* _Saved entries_
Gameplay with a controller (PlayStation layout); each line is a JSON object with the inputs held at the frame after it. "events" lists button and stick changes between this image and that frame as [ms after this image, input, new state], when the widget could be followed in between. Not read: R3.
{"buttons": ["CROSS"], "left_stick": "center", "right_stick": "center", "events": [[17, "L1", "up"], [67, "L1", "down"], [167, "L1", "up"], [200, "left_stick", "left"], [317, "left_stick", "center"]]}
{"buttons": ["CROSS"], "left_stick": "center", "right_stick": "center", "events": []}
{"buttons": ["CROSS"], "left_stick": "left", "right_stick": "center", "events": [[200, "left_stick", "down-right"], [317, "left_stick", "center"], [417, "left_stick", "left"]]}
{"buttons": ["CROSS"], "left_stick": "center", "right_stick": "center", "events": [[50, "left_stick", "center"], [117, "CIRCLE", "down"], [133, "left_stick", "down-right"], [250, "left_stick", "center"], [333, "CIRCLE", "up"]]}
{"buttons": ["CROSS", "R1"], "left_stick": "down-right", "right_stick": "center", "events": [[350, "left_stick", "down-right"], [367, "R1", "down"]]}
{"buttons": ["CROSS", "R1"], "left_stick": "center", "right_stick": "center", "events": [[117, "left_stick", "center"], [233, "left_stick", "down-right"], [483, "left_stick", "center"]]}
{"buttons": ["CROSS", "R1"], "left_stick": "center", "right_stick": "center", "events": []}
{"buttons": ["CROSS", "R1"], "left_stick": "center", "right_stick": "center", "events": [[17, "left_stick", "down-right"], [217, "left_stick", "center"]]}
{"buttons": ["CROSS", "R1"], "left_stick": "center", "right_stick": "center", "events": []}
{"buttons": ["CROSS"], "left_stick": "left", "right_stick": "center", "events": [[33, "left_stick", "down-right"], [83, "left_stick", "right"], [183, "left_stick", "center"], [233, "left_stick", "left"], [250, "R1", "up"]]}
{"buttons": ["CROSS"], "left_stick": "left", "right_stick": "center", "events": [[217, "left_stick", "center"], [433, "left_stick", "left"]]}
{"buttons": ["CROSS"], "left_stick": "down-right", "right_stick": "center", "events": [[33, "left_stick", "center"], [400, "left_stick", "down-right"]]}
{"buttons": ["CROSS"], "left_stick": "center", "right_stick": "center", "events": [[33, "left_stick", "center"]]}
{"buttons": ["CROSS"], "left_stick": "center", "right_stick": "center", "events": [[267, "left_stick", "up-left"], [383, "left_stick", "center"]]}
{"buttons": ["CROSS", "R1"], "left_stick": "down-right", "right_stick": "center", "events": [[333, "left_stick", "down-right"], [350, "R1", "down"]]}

* _Exercise description_
Every entry is to be transcribed exactly as it stands.

* _Your response_
Gameplay with a controller (PlayStation layout); each line is a JSON object with the inputs held at the frame after it. "events" lists button and stick changes between this image and that frame as [ms after this image, input, new state], when the widget could be followed in between. Not read: R3.
{"buttons": ["CROSS"], "left_stick": "center", "right_stick": "center", "events": [[17, "L1", "up"], [67, "L1", "down"], [167, "L1", "up"], [200, "left_stick", "left"], [317, "left_stick", "center"]]}
{"buttons": ["CROSS"], "left_stick": "center", "right_stick": "center", "events": []}
{"buttons": ["CROSS"], "left_stick": "left", "right_stick": "center", "events": [[200, "left_stick", "down-right"], [317, "left_stick", "center"], [417, "left_stick", "left"]]}
{"buttons": ["CROSS"], "left_stick": "center", "right_stick": "center", "events": [[50, "left_stick", "center"], [117, "CIRCLE", "down"], [133, "left_stick", "down-right"], [250, "left_stick", "center"], [333, "CIRCLE", "up"]]}
{"buttons": ["CROSS", "R1"], "left_stick": "down-right", "right_stick": "center", "events": [[350, "left_stick", "down-right"], [367, "R1", "down"]]}
{"buttons": ["CROSS", "R1"], "left_stick": "center", "right_stick": "center", "events": [[117, "left_stick", "center"], [233, "left_stick", "down-right"], [483, "left_stick", "center"]]}
{"buttons": ["CROSS", "R1"], "left_stick": "center", "right_stick": "center", "events": []}
{"buttons": ["CROSS", "R1"], "left_stick": "center", "right_stick": "center", "events": [[17, "left_stick", "down-right"], [217, "left_stick", "center"]]}
{"buttons": ["CROSS", "R1"], "left_stick": "center", "right_stick": "center", "events": []}
{"buttons": ["CROSS"], "left_stick": "left", "right_stick": "center", "events": [[33, "left_stick", "down-right"], [83, "left_stick", "right"], [183, "left_stick", "center"], [233, "left_stick", "left"], [250, "R1", "up"]]}
{"buttons": ["CROSS"], "left_stick": "left", "right_stick": "center", "events": [[217, "left_stick", "center"], [433, "left_stick", "left"]]}
{"buttons": ["CROSS"], "left_stick": "down-right", "right_stick": "center", "events": [[33, "left_stick", "center"], [400, "left_stick", "down-right"]]}
{"buttons": ["CROSS"], "left_stick": "center", "right_stick": "center", "events": [[33, "left_stick", "center"]]}
{"buttons": ["CROSS"], "left_stick": "center", "right_stick": "center", "events": [[267, "left_stick", "up-left"], [383, "left_stick", "center"]]}
{"buttons": ["CROSS", "R1"], "left_stick": "down-right", "right_stick": "center", "events": [[333, "left_stick", "down-right"], [350, "R1", "down"]]}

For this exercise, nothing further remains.